Page:
□ □ □
Vincent Pyke, born Vincent Pike, (4 February 1827 – 5 June 1894) was a 19th-century politician in Otago, New Zealand and Victoria, Australia.

==Early life==
Pyke was born in Shepton Mallet, Somerset, England as Vincent Pike. He married Frances Renwick on 7 September 1846 at Bristol, England; they had four sons and one daughter. He changed the spelling of his surname some time after their wedding.

==Australia==
Pyke and family went to Australia in 1851, first to South Australia and then the gold diggings in Victoria where he spent two years as a miner around Forest Creek, Castlemaine and Fryer's Creek Bendigo and opened a store at Forest Creek. Pyke was elected to represent Castlemaine in the Victorian Legislative Council from November 1855 to March 1856 and Castlemaine Boroughs in the Victorian Legislative Assembly from November 1856 to February 1857 and again from October 1859 and June 1862.
□ □ □
Records supplied:
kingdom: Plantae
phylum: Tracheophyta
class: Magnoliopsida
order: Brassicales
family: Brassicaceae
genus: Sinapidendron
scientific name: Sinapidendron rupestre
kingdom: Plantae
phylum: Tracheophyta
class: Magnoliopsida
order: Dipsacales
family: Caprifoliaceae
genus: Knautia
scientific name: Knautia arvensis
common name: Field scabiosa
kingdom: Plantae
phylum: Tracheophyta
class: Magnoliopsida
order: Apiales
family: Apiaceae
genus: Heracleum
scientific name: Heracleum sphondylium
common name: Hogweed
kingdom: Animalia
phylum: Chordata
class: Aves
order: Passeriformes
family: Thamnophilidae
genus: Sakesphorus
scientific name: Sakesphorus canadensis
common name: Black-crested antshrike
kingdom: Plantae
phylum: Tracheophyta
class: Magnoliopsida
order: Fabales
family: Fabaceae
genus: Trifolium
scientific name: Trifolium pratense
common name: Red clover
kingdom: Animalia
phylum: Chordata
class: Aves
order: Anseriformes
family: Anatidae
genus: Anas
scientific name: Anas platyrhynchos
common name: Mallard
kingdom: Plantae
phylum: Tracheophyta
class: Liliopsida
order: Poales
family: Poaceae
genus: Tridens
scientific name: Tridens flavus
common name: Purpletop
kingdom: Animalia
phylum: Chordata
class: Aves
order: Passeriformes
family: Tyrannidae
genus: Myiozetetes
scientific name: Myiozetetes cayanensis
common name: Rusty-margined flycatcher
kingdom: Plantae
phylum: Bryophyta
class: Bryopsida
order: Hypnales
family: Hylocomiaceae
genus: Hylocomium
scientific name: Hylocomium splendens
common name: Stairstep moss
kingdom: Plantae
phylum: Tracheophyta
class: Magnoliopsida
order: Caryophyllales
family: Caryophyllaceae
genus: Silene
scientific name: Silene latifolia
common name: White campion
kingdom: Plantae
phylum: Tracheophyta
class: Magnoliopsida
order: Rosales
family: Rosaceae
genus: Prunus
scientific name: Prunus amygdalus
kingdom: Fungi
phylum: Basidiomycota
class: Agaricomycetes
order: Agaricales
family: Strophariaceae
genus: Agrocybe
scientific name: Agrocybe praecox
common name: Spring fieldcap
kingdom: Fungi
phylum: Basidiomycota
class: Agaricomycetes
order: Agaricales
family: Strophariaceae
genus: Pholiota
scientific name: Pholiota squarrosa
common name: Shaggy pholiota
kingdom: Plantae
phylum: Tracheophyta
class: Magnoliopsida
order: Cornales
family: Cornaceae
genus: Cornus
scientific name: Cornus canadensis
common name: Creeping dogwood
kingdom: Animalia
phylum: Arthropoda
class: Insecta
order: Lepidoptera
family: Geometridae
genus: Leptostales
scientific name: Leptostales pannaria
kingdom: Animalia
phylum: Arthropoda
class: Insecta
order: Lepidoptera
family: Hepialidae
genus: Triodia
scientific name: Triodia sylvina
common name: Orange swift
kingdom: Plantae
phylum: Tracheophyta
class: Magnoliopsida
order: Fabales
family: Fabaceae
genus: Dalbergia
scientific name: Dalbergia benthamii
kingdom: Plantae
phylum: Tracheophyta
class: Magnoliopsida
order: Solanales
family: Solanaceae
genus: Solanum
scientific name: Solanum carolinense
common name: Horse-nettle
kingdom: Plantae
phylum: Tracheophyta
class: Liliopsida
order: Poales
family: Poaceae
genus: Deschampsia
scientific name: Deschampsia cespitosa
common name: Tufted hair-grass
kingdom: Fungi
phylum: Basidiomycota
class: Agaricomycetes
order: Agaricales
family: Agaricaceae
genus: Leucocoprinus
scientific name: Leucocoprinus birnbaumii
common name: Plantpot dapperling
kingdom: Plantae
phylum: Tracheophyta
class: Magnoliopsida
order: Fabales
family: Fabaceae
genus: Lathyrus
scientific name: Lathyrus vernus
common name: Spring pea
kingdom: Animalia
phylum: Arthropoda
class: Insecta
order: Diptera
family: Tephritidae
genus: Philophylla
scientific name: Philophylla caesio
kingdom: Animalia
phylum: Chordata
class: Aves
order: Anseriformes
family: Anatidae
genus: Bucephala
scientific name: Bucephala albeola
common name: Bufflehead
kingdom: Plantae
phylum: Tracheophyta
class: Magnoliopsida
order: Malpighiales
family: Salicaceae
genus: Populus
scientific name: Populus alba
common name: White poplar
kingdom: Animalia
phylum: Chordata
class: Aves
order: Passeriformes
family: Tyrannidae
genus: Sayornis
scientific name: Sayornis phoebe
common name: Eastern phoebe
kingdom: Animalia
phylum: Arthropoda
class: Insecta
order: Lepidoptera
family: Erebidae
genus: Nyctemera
□ □ □
Your instructions: Retype the part of the Vincent Pyke text above that begins with the words "Vincent Pyke, born" and ends with "after their wedding.".

Finished exercise:
Vincent Pyke, born Vincent Pike, (4 February 1827 – 5 June 1894) was a 19th-century politician in Otago, New Zealand and Victoria, Australia.

==Early life==
Pyke was born in Shepton Mallet, Somerset, England as Vincent Pike. He married Frances Renwick on 7 September 1846 at Bristol, England; they had four sons and one daughter. He changed the spelling of his surname some time after their wedding.